Date: Fri, 21 Jun 2013 10:48:12 -0700 [13:48:12 EDT]
From: LexisNexis [firstname.lastname@example.org]Book
Subject: Invoice Notification for June 2013
There was an invoice issued to your company: [redacted]
Please double click the PDF attachment to open or print your invoice. To view full invoice details or for any Online Account Management options, download PDF attachment.
Account Number 455SAZ
Invoice Number 904510653899
Invoice Date June 21, 2013
Invoice Amount $3.508.00
Account Balance $0.00
You can PAY YOUR BALANCE through the PowerInvoice please print the attached invoice and mail to the address indicated on the invoice statement.
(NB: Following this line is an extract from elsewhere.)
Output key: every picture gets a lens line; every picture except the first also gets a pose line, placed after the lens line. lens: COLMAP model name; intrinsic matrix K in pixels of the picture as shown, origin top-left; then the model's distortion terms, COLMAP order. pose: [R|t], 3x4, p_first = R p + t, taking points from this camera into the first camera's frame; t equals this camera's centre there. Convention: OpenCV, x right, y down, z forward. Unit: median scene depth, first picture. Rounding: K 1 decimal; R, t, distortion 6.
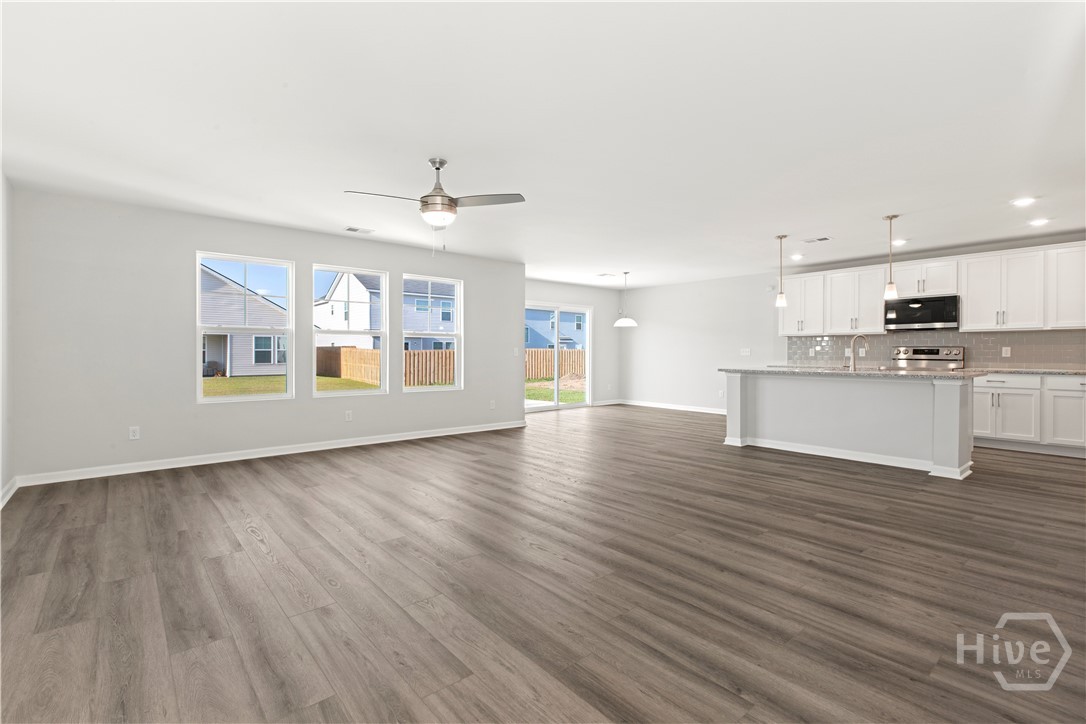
lens RADIAL K [[497.8, 0, 539.6], [0, 497.8, 353.0], [0, 0, 1]] dist [0.006554, -0.000355]
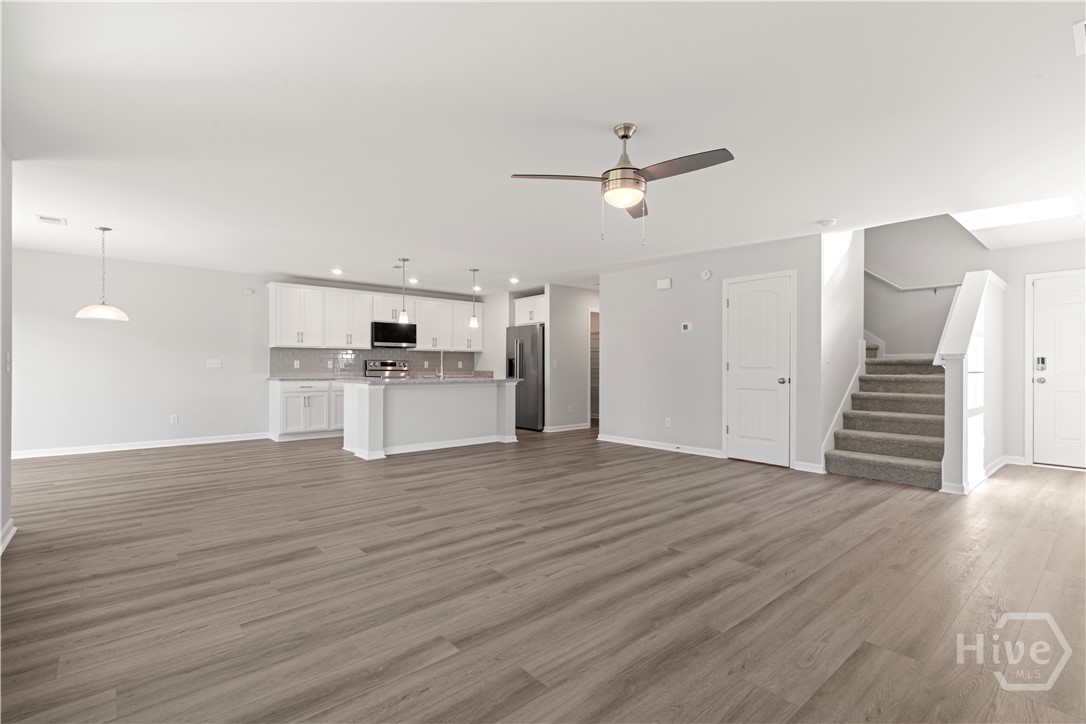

If you do not have Adobe Acrobat, please find a link to a free downloadable file at the end of this e-mail.
You can also print this e-mail and send your payment to:
PO BOX 7247-7090
Philadelphia, PA 19170-7090
If you have questions about your invoice, please contact LexisNexis at 1-800-262-2391, option 3.
If you would like to contact your Account Manager, please contact LexisNexis at 1-800-262-2391, option 2.
Please add this domain @email.lexisnexismail.com to your safe senders list.
Adobe Acrobat free downloadable file available at :
In this case the attachment is just 8 bytes and is harmless. Next time, it probably won't be..
Of note, the only link in the email goes to [donotclick]https://server.nepplelaw.com/owa/redir.aspx?C=430ed6e3b59a4a69b2d5653797c3e3d6&URL=http%3a%2f%2fwww.adobe.com%2fproducts%2facrobat%2freadstep2.html which is the sort of thing that happens to a URL when it goes through Outlook Web Access, in this case it would be on the server server.nepplelaw.com but I have no explanation as to why it is there, however it is harmless.